Accablé par Amnesty International
Leur société se veut aussi ouverte à toutes les éthnies ou confessions. “J’y ai rencontré des chrétiens et des arabes sunnites”, souligne-t-il. Il reconnaît, cependant, que c’est un projet avant tout kurde. C’est leur territoire, et ils essaient d’y appliquer les préceptes politiques d’Abdullah Öcalan, le fondateur du Parti des travailleurs du Kurdistan (PKK).

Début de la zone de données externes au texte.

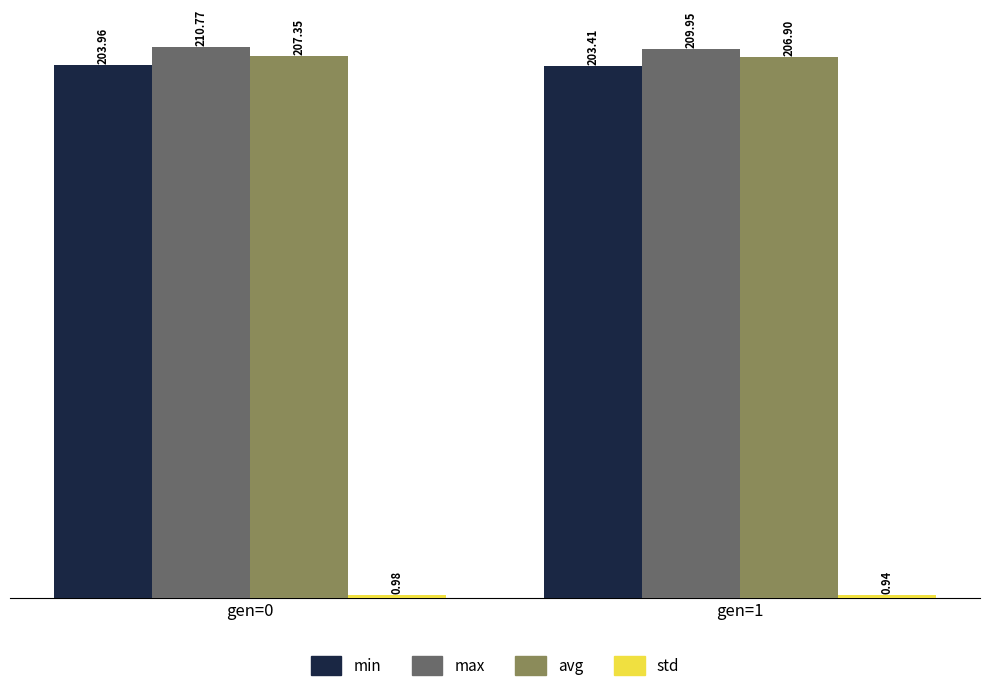

Is the value of max at gen=0 greater than the value of avg at gen=1?

Yes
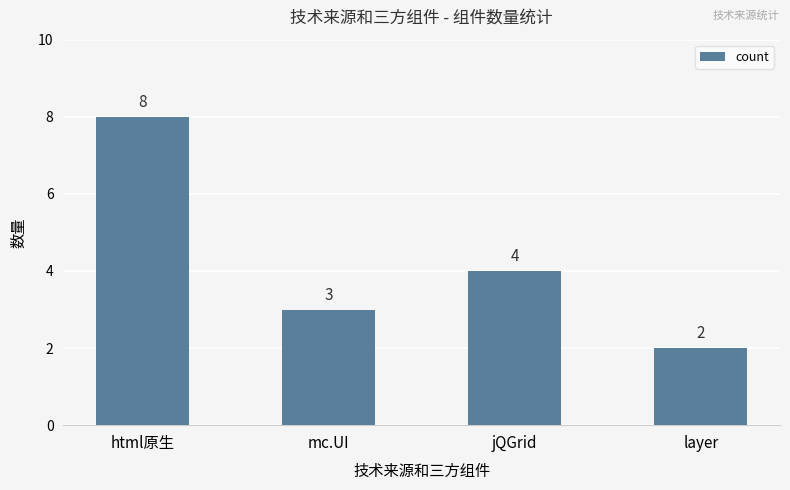

Rank the categories by value from lowest to highest.

layer, mc.UI, jQGrid, html原生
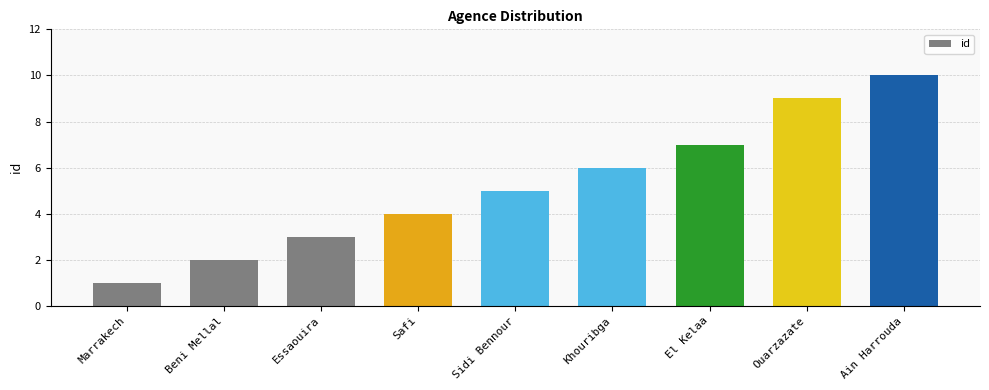

Reading right to left, transcribe all the data shown in this chart.

Ain Harrouda=10	Ouarzazate=9	El Kelaa=7	Khouribga=6	Sidi Bennour=5	Safi=4	Essaouira=3	Beni Mellal=2	Marrakech=1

C’est là que le bât commence à blesser. Ankara considère que le PKK est une formation terroriste et Abdullah Öcalan purge une peine de prison à vie en Turquie (pour “trahison et tentative de diviser le pays”). Le PKK est aussi sur la liste des organisations terroristes des États-Unis et de l’Union européenne. Le Rojava n’est pas sous la coupe directe de ce parti, mais il dépend d’une formation sœur, le Parti de l’union démocratique kurde (PYD).
Et il n’y a pas que la filiation idéologique qui peut poser problème. Amnesty International a publié en octobre 2015 un rapport virulent dénonçant des “crimes de guerre” commis par les forces militaires du Rojava sous couvert de lutte contre l’EI. L’ONG y documente des cas de destructions de villages arabes entiers et de déplacements forcés de cette population.
Des accusations contestées par le PYD qui a affirmé qu’Amnesty International ne s’est appuyé que sur des documents de seconde main. Robert Kluijver est plus nuancé : il reconnaît qu’il y a eu des destructions d’habitations, mais souligne qu’il faut les appréhender dans le contexte de la guerre civile en Syrie.
Pour le pirate informatique “Phineas Fisher”, le projet Rojava dépasse le simple cadre de la seule guerre civile syrienne et de ses exactions, il le compare “au mouvement anarchiste durant la guerre civile espagnole ou encore à la Commune de Paris”.